For research purposes (e.g. outsourcing to 3rd party data scientist community group), I need to export production db, masking certain sensitive fields (e.g. customer name, phone number, address, etc.).
Now, since the production db on this order_requests
table has around 500 million rows, I'd like to mask field nickname
to nickname_transformed
. How do I do it fast?
order_requests
table structure:
┌──────────────────┬─────────────────────────────┬────────────────────┐
│ Column │ Type │Modifiers │
├──────────────────┼─────────────────────────────┼────────────────────┤
│ id │ integer │ not null default │
│ │ nextval('order_requests_id_seq'::regclass)│
│ vehicle_cd │ integer │ │
│ nickname │ character varying(255) │ │
│ phone_number │ character varying(255) │ │
│ pickup_time │ timestamp without time zone │ │
... 20+ fields more ...
└──────────────────┴─────────────────────────────┴────────────────────┘
Indexes:
"order_requests_pkey" PRIMARY KEY, btree (id)
... 15+ indexes more ...
Foreign-key constraints:
... 7 foreign keys ...
Referenced by:
... 25+ references more ...
My current implementation with dblink
(6 hours to complete, whereas CPU on DB only < 10%; standalone db used only myself):
CREATE EXTENSION dblink;
ALTER TABLE
order_requests ADD nickname_transformed VARCHAR;
ALTER TABLE order_requests DISABLE TRIGGER USER;
CREATE OR REPLACE FUNCTION f_update_in_steps()
RETURNS void AS
$func$
DECLARE
_step int; -- size of step
_cur int; -- current ID (starting with minimum)
_max int; -- maximum ID
BEGIN
SELECT INTO _cur, _max min(id), max(id) FROM order_requests;
-- 100 slices (steps) hard coded
_step := ((_max - _cur) / 1000) + 1; -- rounded, possibly a bit too small
-- +1 to avoid endless loop for 0
PERFORM dblink_connect('postgres://username:password@localhost:5432/dbname'); -- your foreign server as instructed above
FOR i IN 0..2000 LOOP -- 2000 >> 1000 to make sure we exceed _max
PERFORM dblink_exec(
$$UPDATE order_requests
SET nickname_transformed = md5(nickname)
WHERE id >= $$ || _cur || $$
AND id < $$ || _cur + _step || $$
AND true$$); -- avoid empty update
_cur := _cur + _step;
EXIT WHEN _cur > _max; -- stop when done (never loop till 200)
END LOOP;
PERFORM dblink_disconnect();
END
$func$ LANGUAGE plpgsql;
Some questions in my mind also:
- Will it faster if I create an another table with only clone
id
,nickname
fields + emptynickname_transformed
field, do my operation there, then copy backnickname_transformed
? - This article mentioned more complex way to achieve the result.

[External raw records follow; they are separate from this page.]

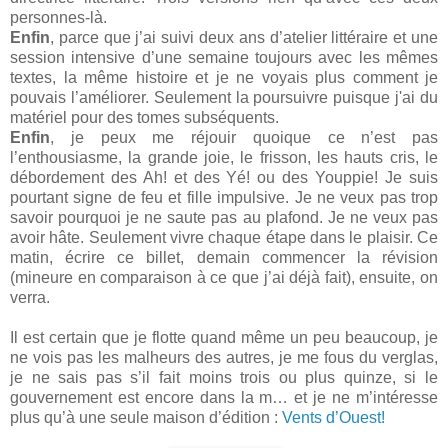
personnes-là.
Enfin
, parce que j’ai suivi deux ans d’atelier littéraire et une
session intensive d’une semaine toujours avec les mêmes
textes, la même histoire et je ne voyais plus comment je
pouvais l’améliorer. Seulement la poursuivre puisque j'ai du
matériel pour des tomes subséquents.
Enfin
, je peux me réjouir quoique ce n’est pas
l’enthousiasme, la grande joie, le frisson, les hauts cris, le
débordement des Ah! et des Yé! ou des Youppie! Je suis
pourtant signe de feu et fille impulsive. Je ne veux pas trop
savoir pourquoi je ne saute pas au plafond. Je ne veux pas
avoir hâte. Seulement vivre chaque étape dans le plaisir. Ce
matin, écrire ce billet, demain commencer la révision
(mineure en comparaison à ce que j’ai déjà fait), ensuite, on
verra.
Il est certain que je flotte quand même un peu beaucoup, je
ne vois pas les malheurs des autres, je me fous du verglas,
je ne sais pas s’il fait moins trois ou plus quinze, si le
gouvernement est encore dans la m… et je ne m’intéresse
plus qu’à une seule maison d’édition :
Vents d’Ouest!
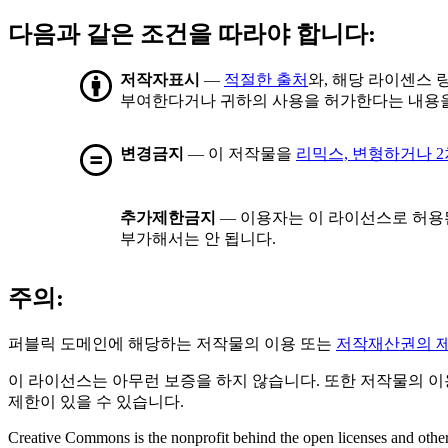
다음과 같은 조건을 따라야 합니다:
저작자표시
—
적절한 출처
와, 해당 라이센스 
부여한다거나 귀하의 사용을 허가한다는 내용을
변경금지
— 이 저작물을
리믹스, 변형하거나 
추가제한금지
— 이용자는 이 라이선스로 허용
부가해서는 안 됩니다.
주의:
퍼블릭 도메인에 해당하는 저작물의 이용 또는
저작재산권의 
이 라이선스는 아무런 보증을 하지 않습니다. 또한 저작물의 이
제한이 있을 수 있습니다.
Creative Commons is the nonprofit behind the open licenses and other le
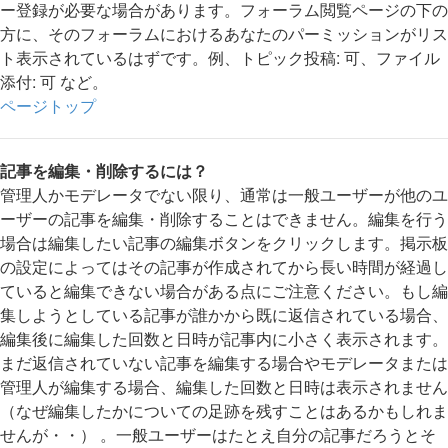
ー登録が必要な場合があります。フォーラム閲覧ページの下の
方に、そのフォーラムにおけるあなたのパーミッションがリス
ト表示されているはずです。例、トピック投稿: 可、ファイル
添付: 可 など。
ページトップ
記事を編集・削除するには？
管理人かモデレータでない限り、通常は一般ユーザーが他のユ
ーザーの記事を編集・削除することはできません。編集を行う
場合は編集したい記事の編集ボタンをクリックします。掲示板
の設定によってはその記事が作成されてから長い時間が経過し
ていると編集できない場合がある点にご注意ください。もし編
集しようとしている記事が誰かから既に返信されている場合、
編集後に編集した回数と日時が記事内に小さく表示されます。
まだ返信されていない記事を編集する場合やモデレータまたは
管理人が編集する場合、編集した回数と日時は表示されません
（なぜ編集したかについての足跡を残すことはあるかもしれま
せんが・・） 。一般ユーザーはたとえ自分の記事だろうとそ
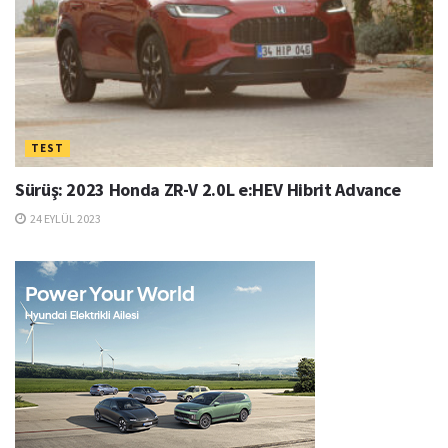
TEST
Sürüş: 2023 Honda ZR-V 2.0L e:HEV Hibrit Advance
24 EYLÜL 2023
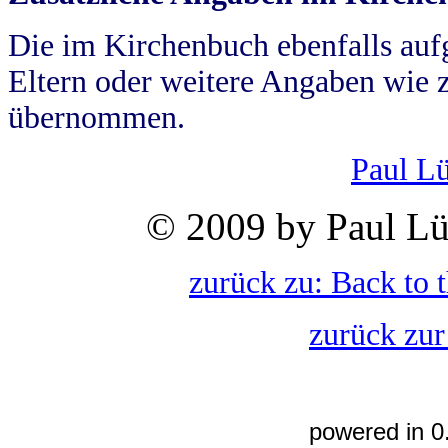
Die im Kirchenbuch ebenfalls auf
Eltern oder weitere Angaben wie z
übernommen.
Paul L
© 2009 by Paul Lü
zurück zu: Back to 
zurück zur
powered in 0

Is there any solid code example for this? Something like how to manage
dblink
connections and link to their respective operations,notify
, etc.
Have read this:
- What is the fastest way to apply 150M updates on PostgreSQL table
- How do I do large non-blocking updates in PostgreSQL?
Pure function / query is preferred since have to redo this job every 1-2 months.